▶ [Written task 1]:
Copy these lines from the dataset entries word for word, starting at the line that has "تلقي رسائل نصية/رسائل نصية قصيرة منا، فسنقوم" and stopping after the line that has "تلقي الرسائل النصية".

▶ [Selected text]:
++++++++++++++++++++
88. California Dreaming

That’s as near as we’ll get, dreaming about it. I should, in normal life, now be on my way to Seattle. A crowd of us were due to fly early on 18th April to wave the boats in. Instead, we’re not waving at anyone unless it’s at a neighbour across the road. To quote the song, “All the leaves are brown”: no they’re not, it’s Spring. “And the sky is grey”: well yes it is. We’re having rain for the first time since I got home, quite enjoyable except that the temperature has plummeted about ten degrees. OK, maybe plummeted is an exaggeration but I’ve had to get out my jumpers.

Who you looking at?

Before we get any further, I think I should warn you that there will be no cocktails in this Post. I haven’t made any since last weekend (but I probably will tonight) so next time I’ll let you know the next mystery ingredient. (If you squint at the photo in Blog Post 86 from earlier this month you might just be able to make it out). There may not be flowers either. However, there is (look away now) a scary picture of me channelling my inner Struwwelpeter or shock-headed Peter (thankfully not the finger nails). I’m ahead of the curve in terms of letting my hair revert to its natural colouring, but I may need to give myself a buzz cut if this lockdown goes on for much longer, or ask John to do it for me. I used to say I wanted to do this and have it dyed green like a billiard table (odd child) so maybe now is my chance?
++++++++++++++++++++
▶ [Written task 2]:
Continue the lockdown blog post from its final sentence.

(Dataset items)
++++++++++++++++++++
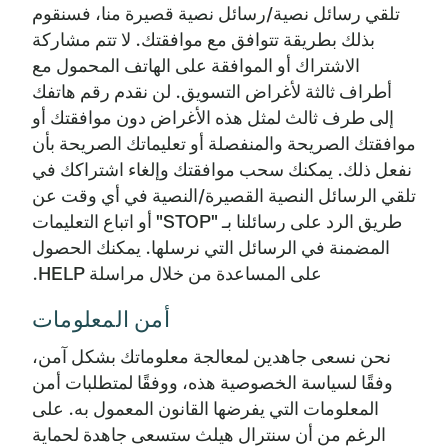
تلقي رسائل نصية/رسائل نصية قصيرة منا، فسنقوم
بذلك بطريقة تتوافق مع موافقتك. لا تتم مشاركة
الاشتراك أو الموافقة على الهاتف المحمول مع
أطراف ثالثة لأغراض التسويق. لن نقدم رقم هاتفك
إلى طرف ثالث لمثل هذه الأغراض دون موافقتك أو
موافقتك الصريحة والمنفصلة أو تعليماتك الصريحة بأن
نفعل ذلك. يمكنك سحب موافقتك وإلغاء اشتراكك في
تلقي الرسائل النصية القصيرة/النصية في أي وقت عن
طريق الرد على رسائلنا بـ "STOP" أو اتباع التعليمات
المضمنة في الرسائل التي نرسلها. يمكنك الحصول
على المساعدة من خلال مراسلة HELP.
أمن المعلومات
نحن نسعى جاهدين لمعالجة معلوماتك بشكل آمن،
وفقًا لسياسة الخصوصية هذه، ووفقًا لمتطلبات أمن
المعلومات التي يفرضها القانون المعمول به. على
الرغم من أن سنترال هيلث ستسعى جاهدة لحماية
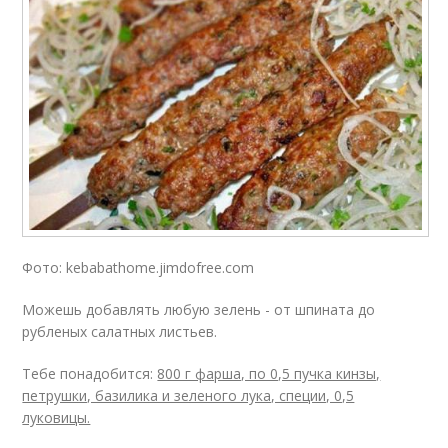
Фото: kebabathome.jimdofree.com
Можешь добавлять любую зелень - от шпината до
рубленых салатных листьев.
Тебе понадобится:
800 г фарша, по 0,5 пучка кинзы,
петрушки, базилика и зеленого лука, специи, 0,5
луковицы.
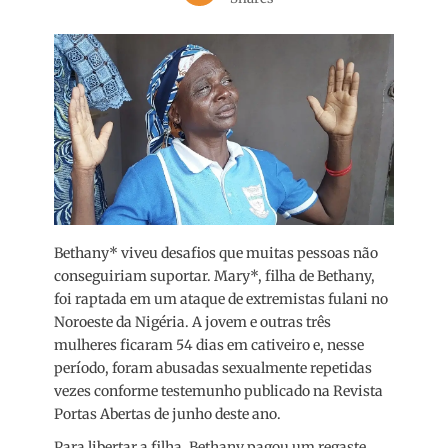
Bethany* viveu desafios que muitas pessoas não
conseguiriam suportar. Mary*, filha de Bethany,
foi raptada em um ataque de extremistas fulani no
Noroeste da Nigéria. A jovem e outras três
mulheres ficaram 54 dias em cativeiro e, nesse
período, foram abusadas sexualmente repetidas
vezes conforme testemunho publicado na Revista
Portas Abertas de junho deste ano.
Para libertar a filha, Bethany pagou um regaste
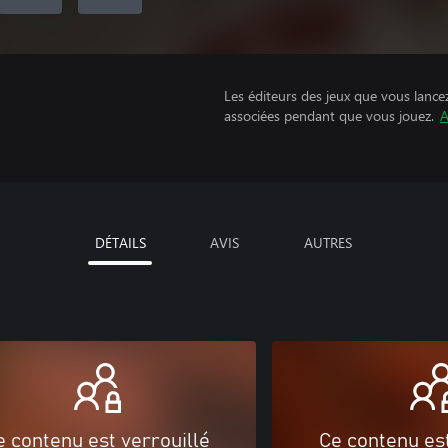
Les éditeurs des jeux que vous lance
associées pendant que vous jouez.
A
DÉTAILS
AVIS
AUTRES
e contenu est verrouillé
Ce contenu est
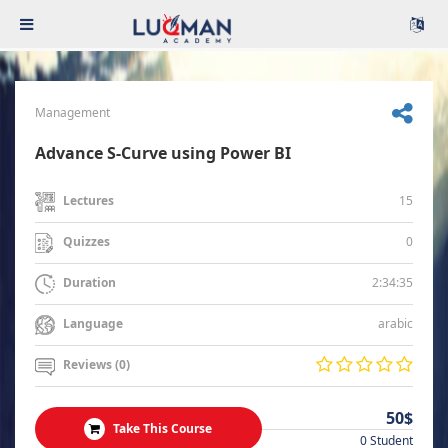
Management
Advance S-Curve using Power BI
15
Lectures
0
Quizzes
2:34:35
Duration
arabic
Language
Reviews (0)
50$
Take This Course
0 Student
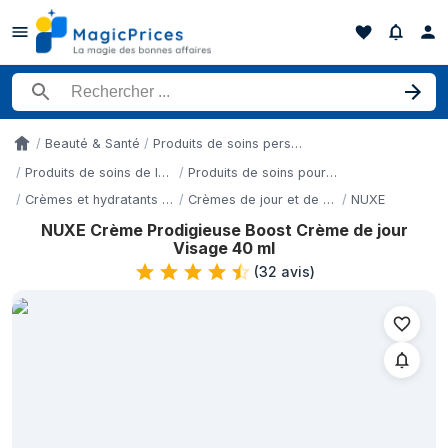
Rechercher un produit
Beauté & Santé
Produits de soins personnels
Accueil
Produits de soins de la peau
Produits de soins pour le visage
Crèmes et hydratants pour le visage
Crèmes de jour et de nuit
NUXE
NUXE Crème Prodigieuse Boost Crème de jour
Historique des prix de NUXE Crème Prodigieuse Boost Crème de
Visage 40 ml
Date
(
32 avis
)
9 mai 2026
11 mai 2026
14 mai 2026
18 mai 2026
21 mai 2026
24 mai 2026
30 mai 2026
++++++++++++++++++++
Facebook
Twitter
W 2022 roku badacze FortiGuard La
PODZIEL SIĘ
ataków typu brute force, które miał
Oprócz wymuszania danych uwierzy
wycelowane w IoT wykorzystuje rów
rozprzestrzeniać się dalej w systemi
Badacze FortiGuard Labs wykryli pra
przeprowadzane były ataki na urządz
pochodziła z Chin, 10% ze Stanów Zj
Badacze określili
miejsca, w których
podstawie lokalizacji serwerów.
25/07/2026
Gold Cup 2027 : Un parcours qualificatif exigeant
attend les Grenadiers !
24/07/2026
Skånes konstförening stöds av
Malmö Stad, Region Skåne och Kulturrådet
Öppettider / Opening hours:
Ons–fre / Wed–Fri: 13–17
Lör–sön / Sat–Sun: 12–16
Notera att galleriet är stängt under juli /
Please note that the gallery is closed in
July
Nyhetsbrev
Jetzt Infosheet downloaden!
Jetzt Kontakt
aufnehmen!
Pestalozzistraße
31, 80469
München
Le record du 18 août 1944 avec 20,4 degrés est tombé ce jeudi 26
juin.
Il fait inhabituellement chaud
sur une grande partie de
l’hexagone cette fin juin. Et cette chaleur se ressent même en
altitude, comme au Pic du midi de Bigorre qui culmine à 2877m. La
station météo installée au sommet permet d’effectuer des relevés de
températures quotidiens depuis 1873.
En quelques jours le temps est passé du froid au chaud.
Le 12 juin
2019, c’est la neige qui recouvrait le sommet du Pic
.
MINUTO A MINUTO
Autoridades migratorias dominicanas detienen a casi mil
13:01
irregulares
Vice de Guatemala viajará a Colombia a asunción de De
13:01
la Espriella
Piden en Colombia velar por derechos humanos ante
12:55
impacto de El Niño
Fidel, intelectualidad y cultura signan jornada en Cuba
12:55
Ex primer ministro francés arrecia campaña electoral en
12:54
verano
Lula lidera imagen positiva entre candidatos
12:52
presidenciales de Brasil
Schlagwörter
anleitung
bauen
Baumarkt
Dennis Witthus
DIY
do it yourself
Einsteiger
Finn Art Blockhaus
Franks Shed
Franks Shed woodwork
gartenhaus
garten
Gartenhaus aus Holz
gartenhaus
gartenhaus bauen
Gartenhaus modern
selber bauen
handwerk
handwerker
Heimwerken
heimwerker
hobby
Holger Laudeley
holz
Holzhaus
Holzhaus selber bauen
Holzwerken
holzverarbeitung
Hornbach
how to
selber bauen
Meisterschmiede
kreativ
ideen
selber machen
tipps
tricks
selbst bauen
++++++++++++++++++++
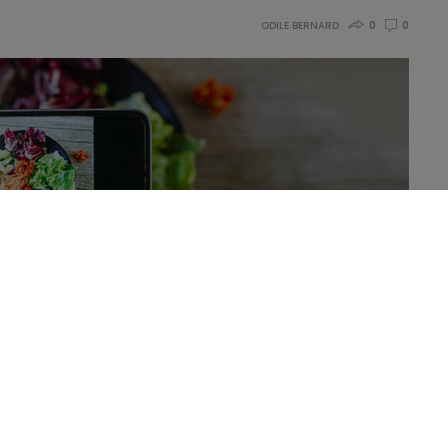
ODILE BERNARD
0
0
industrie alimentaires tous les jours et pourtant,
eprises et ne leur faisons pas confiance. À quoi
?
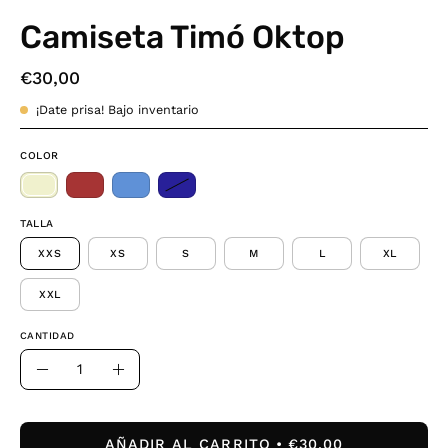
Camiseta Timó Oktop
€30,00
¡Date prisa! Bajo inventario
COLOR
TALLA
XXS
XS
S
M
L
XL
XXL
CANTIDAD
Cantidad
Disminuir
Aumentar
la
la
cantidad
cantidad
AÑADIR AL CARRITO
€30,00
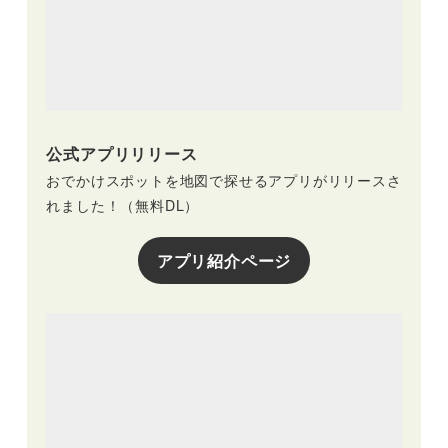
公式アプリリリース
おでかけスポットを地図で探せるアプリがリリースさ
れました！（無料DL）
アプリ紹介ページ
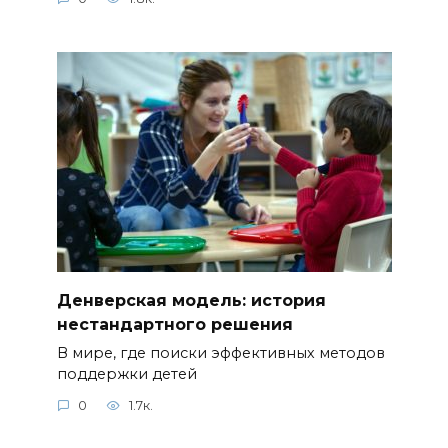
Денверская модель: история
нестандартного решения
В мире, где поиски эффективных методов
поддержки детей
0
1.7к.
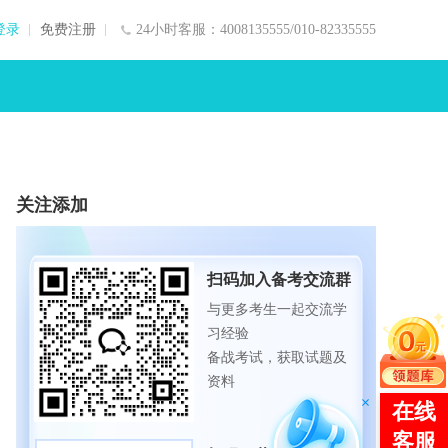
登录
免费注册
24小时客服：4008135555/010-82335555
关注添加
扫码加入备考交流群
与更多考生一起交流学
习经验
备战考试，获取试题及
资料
++++++++++++++++++++
▶ [Task response 1]:
تلقي رسائل نصية/رسائل نصية قصيرة منا، فسنقوم
بذلك بطريقة تتوافق مع موافقتك. لا تتم مشاركة
الاشتراك أو الموافقة على الهاتف المحمول مع
أطراف ثالثة لأغراض التسويق. لن نقدم رقم هاتفك
إلى طرف ثالث لمثل هذه الأغراض دون موافقتك أو
موافقتك الصريحة والمنفصلة أو تعليماتك الصريحة بأن
نفعل ذلك. يمكنك سحب موافقتك وإلغاء اشتراكك في
تلقي الرسائل النصية القصيرة/النصية في أي وقت عن

▶ [Task response 2]:
Yet another bad selfie

What am I going to talk about, you ask. What I did with my week? I could tell you about Strewwelpeter. He is the protagonist of a children’s book written in 1845 by a German author, Heinrich Hoffman and served as a warning to children who misbehaved. He was the inspiration for Edward Scissorhands. https://www.atlasobscura.com/articles/original-struwwelpeter-illustrations-childrens-moral-lesson-book

A cocktail (Corpse reviver no 9)

Now that I look back at my diary, we did have one more cocktail on Sunday night, not long after I finished the last update. Here’s a picture to prove it. Despite my disdain for off-putting names last time, this is called Corpse Reviver No 9, with Sambuca, Aquavit, Cointreau, Vermouth and lime juice. Possibly required after looking at my early morning selfie above. You wash the glass with the Sambuca then throw it away. Or drink it. Then add 30ml each of the other ingredients. I have some special ice cubes which I used here, see if you can work out what they relate to.

What do these ice cubes look like?

Am I going to have to find the previous eight for you? Time will tell. The second ingredient along the bar was thus Akavit, from Sweden (yes, I am so anal that they are in alphabetic order, to help you work out the next one). There are lots of aquavits / akavits available, the name can be translated as “water of life” and others are eau de vie and whisk(e)y.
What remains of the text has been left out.